Это и не удивительно. Распечатанный символ теряет глубину и становится аллегорией, а расшифрованный, уже не запирающий вход пароль и вовсе перестает быть собой. Фокус нашей жизни заключался в том, что она отличалась от другой – горней и идеальной. Ослепляющая, как солнце, она позволяла о себе судить по лучу, благородно дающему запертым в пещере представление о самом светиле. Без всякого Платона нам было ясно, что мы прикованы спиной к свету. О его источнике мы судили по теням на стене, но их производил не Голливуд, как легко подумать, а другие – не стреляющие – посланцы высшей реальности. Цветная и интересная, она не походила на пыльный платоновский склад, заставленный «стольностью» и «стульностью».
– Правду, – скажу я сегодня, разочаровавшись в ней, – можно открыть лишь тем, от кого её скрывают.
Но там и тогда я верил в благую весть, которую несли нам редкие солнечные зайчики культуры. Например – Брейгель.
– Поскольку, – оправдывался я, – в советских музеях не было его картин, мне не остается ничего другого, как отправиться к художнику в Вену.

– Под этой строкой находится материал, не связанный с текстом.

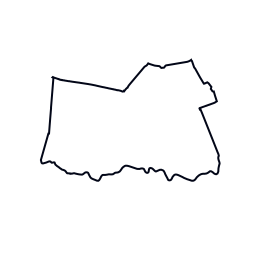 Amstelveen, Noord-Holland, Netherlands (Albers equal-area conic projection), rotated 70°
{"feature_id": "6326949B86462259358438", "entity_name": "Amstelveen", "entity_type": "district", "adm_level": 2, "iso_a3": "NLD", "parent_name": "Netherlands", "parent_adm1": "Noord-Holland", "projection": "albers", "projection_center": [4.846, 52.286], "detail": "fine", "context": "isolated", "style": "outline", "palette": "ink", "viewbox_px": 256, "rotation_deg": 70, "n_neighbors": 0, "source": "geoboundaries", "source_scale": "gbopen_adm2", "svg_char_len": 5435}
<svg xmlns="http://www.w3.org/2000/svg" viewBox="0 0 256 256"><g transform="rotate(70 128 128)"><path d="M54.6,181.6L54.9,181.3L55.3,180.9L82.6,193.4L83.0,193.5L93.0,198.1L106.2,204.1L106.0,204.7L128.3,220.8L130.9,221.1L131.3,221.0L131.6,220.9L131.8,220.8L132.0,220.5L132.1,220.3L132.3,219.6L132.3,219.2L132.5,216.7L132.4,214.3L132.4,213.8L132.5,213.5L132.5,213.2L132.6,212.9L132.7,212.7L132.8,212.6L133.1,212.3L133.2,212.2L134.4,211.7L134.5,211.6L134.7,211.0L134.8,210.3L134.8,209.9L134.9,209.6L135.1,209.0L135.3,208.8L135.7,208.8L137.0,208.8L137.6,208.7L138.7,208.1L139.3,207.8L140.4,207.0L141.2,206.4L141.8,206.1L142.5,205.7L143.1,205.2L143.5,204.9L144.2,204.5L144.6,204.1L144.9,203.7L145.2,203.2L145.9,202.4L146.6,201.8L147.0,201.6L147.4,201.4L148.1,201.2L148.6,201.1L149.0,200.9L149.6,200.7L149.8,200.5L150.0,200.0L150.5,198.8L151.2,197.4L151.4,197.0L151.5,197.1L151.8,195.9L151.9,194.8L152.2,193.8L152.9,192.9L153.8,191.5L154.6,190.2L155.3,188.9L155.8,187.8L156.1,187.1L156.0,185.9L155.5,184.5L155.2,183.4L155.3,182.5L155.6,181.8L156.0,181.2L156.6,180.8L157.4,180.7L158.2,180.7L160.3,180.4L161.6,180.2L162.2,179.9L163.0,179.4L164.2,178.2L165.5,176.7L166.8,175.3L167.2,174.5L167.4,174.1L167.4,173.8L167.3,173.5L167.1,172.9L166.3,171.8L164.8,170.2L164.5,169.9L164.1,169.4L163.7,168.6L163.5,168.2L163.5,167.9L163.6,167.5L164.3,165.5L164.7,163.6L164.9,162.2L165.0,161.8L165.2,161.2L165.9,159.6L166.1,158.8L166.2,158.4L166.3,158.1L166.2,157.7L166.1,157.1L165.8,156.0L165.7,155.7L165.7,155.3L165.8,154.6L166.1,153.6L166.2,153.0L166.3,152.7L166.2,151.6L166.0,150.6L165.3,149.4L164.2,147.9L163.6,147.1L163.4,146.6L163.1,146.0L162.9,145.3L162.8,144.9L162.7,144.5L162.6,144.1L162.6,143.7L162.6,143.3L162.8,142.6L163.0,142.2L163.3,141.5L164.3,140.0L168.6,134.6L169.4,133.6L169.8,132.8L170.0,132.3L170.4,131.3L170.5,129.9L170.5,129.5L170.7,129.0L170.8,128.6L171.1,128.1L171.2,127.9L171.6,127.4L171.8,127.2L172.1,127.1L172.6,127.0L174.4,126.8L175.0,126.7L175.3,126.6L175.8,126.3L176.2,126.0L176.5,125.7L176.7,125.3L176.8,125.0L176.8,124.7L176.7,124.4L176.6,124.1L176.2,123.6L174.0,122.4L173.6,122.0L173.4,121.8L173.3,121.7L173.2,121.4L173.2,120.9L173.3,120.6L173.3,120.4L173.5,120.2L173.7,119.8L174.1,119.3L174.4,119.1L175.1,118.6L176.2,118.1L177.4,117.5L177.9,117.2L178.1,117.0L178.2,116.9L178.4,116.6L178.4,116.2L178.4,115.8L178.3,114.2L178.2,112.9L178.2,112.6L178.2,112.2L178.4,111.7L178.5,111.3L178.6,111.0L179.7,109.7L180.3,109.3L180.7,109.1L182.0,108.9L182.6,108.8L183.9,108.8L185.6,108.6L188.4,108.2L188.9,108.1L189.8,108.1L190.1,108.1L190.4,108.0L190.8,107.8L190.9,107.6L191.2,107.3L191.3,107.1L191.4,106.7L191.5,106.5L191.5,106.1L191.5,105.8L191.4,105.5L191.3,105.1L190.8,104.5L190.3,103.9L189.7,103.3L189.4,103.0L189.1,102.7L188.8,102.1L188.4,101.4L188.2,101.1L188.1,100.9L188.0,100.4L187.9,99.8L188.0,99.3L188.1,98.9L188.4,98.3L188.7,97.8L189.1,97.3L189.7,96.6L192.7,93.6L194.2,92.3L194.9,91.5L196.3,90.0L198.0,87.8L198.4,87.3L199.1,86.5L199.5,85.8L199.7,85.2L199.9,84.3L199.6,83.1L199.4,82.5L197.8,80.1L197.4,79.1L197.0,78.2L196.9,77.8L196.7,77.3L196.6,76.6L196.4,75.3L196.5,74.0L196.7,73.0L197.1,72.1L197.4,70.8L197.6,69.8L197.5,68.7L197.3,67.7L196.8,66.2L196.7,65.9L196.7,65.7L196.8,65.4L196.9,65.1L197.0,64.9L197.2,64.6L198.4,63.6L200.1,62.7L201.0,61.9L201.6,61.0L201.4,59.5L199.9,58.1L196.9,56.8L195.9,56.2L195.1,55.7L193.6,54.7L193.1,54.3L192.5,54.0L191.9,53.9L191.0,53.8L189.0,53.8L187.6,53.6L186.2,53.1L185.2,52.2L183.6,52.0L183.3,52.0L182.8,52.0L181.4,52.1L167.2,52.5L139.9,53.3L135.8,53.5L135.5,53.5L135.4,54.1L134.3,54.1L134.3,53.8L134.1,53.8L134.1,53.4L133.8,53.4L133.9,40.2L133.9,38.5L133.8,37.8L133.8,37.5L133.6,36.8L133.3,35.4L127.7,35.2L123.1,34.9L123.1,35.0L122.7,35.7L122.6,35.9L122.5,36.0L119.6,36.8L117.9,35.6L113.5,37.0L112.2,37.9L112.4,40.1L112.4,41.2L112.1,41.3L112.1,41.6L105.0,43.0L95.0,44.6L93.8,45.1L92.3,45.1L87.0,45.0L86.9,45.0L86.7,45.1L86.5,45.4L85.6,45.4L85.8,46.0L85.9,46.5L86.0,47.1L86.1,48.0L86.1,48.9L86.1,49.3L86.0,50.1L82.6,68.6L82.2,70.7L82.2,71.0L82.3,71.2L82.4,71.6L82.6,72.0L83.1,72.7L83.2,72.8L83.4,73.1L83.5,73.4L83.6,73.6L83.5,73.9L83.4,74.4L83.2,75.0L83.0,75.8L83.0,76.0L82.9,76.1L82.7,76.3L82.1,76.6L81.3,76.9L81.0,77.1L80.7,77.3L80.5,77.6L78.9,80.8L78.4,81.7L76.1,84.7L74.9,86.2L74.5,86.6L74.2,86.9L74.9,87.9L75.1,88.3L75.4,88.7L75.7,89.4L75.7,89.5L75.8,90.3L76.1,91.5L76.3,91.9L87.2,110.9L88.4,112.9L89.0,113.6L89.4,114.1L89.5,114.3L89.9,114.5L90.0,114.9L90.1,115.5L90.9,117.1L91.5,118.0L91.7,118.4L92.1,118.9L91.6,119.2L92.0,119.9L92.1,120.2L92.0,120.5L91.7,120.9L91.5,121.2L91.2,121.4L90.3,122.5L88.9,124.7L88.9,124.9L88.9,125.1L88.5,125.7L87.8,126.6L87.6,126.9L87.6,127.0L86.8,128.2L86.7,128.3L86.7,128.5L86.4,128.9L85.2,130.8L84.2,132.5L83.1,134.1L83.0,134.3L82.5,135.3L82.5,135.2L82.4,135.3L81.5,136.7L81.3,137.0L81.2,137.3L77.3,143.4L77.0,143.8L76.5,144.6L76.2,145.1L76.1,145.3L75.1,146.9L74.4,148.1L74.2,148.4L73.9,149.0L73.5,149.7L73.3,150.0L69.1,157.7L69.0,157.8L67.7,160.3L66.1,163.3L65.5,164.4L65.4,164.7L65.1,165.1L64.9,165.5L64.2,166.8L64.0,167.0L63.6,168.0L63.0,169.0L61.6,171.5L61.4,171.7L61.3,172.0L61.2,172.1L61.0,172.5L60.9,172.8L60.5,173.5L60.4,173.5L60.3,173.8L60.0,174.4L59.9,174.4L59.8,174.7L59.2,175.4L59.3,175.4L59.2,175.6L58.6,176.2L58.3,176.6L58.2,176.6L58.1,176.8L57.5,177.6L57.4,177.7L57.2,177.9L57.0,178.2L56.9,178.3L56.6,178.7L55.8,179.7L55.5,180.1L55.4,180.2L54.9,180.7L54.4,181.2L54.6,181.6Z" fill="none" stroke="#020617" stroke-width="2"/></g></svg>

Разукрашенное, как пирожное, здание музея казалась безвкусным, ибо не соответствовало принципам молодежного дизайна из журнала «Польша». Укорив архитектора, мы решительно пропустили Рубенса с Тицианом, чтобы не отвлекаться на знакомых по Эрмитажу, и вошли в зал Брейгеля. Усевшись напротив «Охотников», я стал ждать, когда окажусь, как мечтал все эти годы, по ту сторону стекла, защищающего его реальность от нашей. В каждую картину можно войти, следуя за художником, оставляющим лазейку зрителю. Но эта картина – вогнутая: она не зовет, а втягивает. Воспользовавшись этим, я забрался в левый угол и пристроился за псами, глядя в спину ничего не заметившим охотникам. С холма открывался вид на мир, и он мне нравился. Необъятный и доступный, он вмещал гармонию, обещал счастье и разрешал себя окинуть одним взглядом. Снег украшал крыши, лед служил катком, костер грел, очаг обещал ужин, альпийские скалы очерчивали границу, за которой начиналась еще более прекрасная Италия. Чувствуя, что охотники возвращаются «усталыми, но довольными», как пионеры в моем букваре, я порадовался за нас с ними.
– Искусство, – вынес я вердикт, – учит всюду быть дома.
– Поэтому мы его покинули, – хмыкнула жена, и мы отправились в буфет, чтобы съесть пирожное «Брейгель» и сходить, ни в чем себе не отказывая, в сортир, но музейный туалет оказался бесплатным.
На следующий день нас отправили в Рим в одном на всех эмигрантов вагоне. В тамбуре дежурили солдаты с автоматами.
– Кого, – не без тревоги спросил я, – они охраняют?
– Евреев.
– Чтобы не сбежали?
– Чтоб доехали. Про террористов слыхали?
Я беззаботно пожал плечами, не веря в палестинцев, считавшихся вымыслом советской агитации.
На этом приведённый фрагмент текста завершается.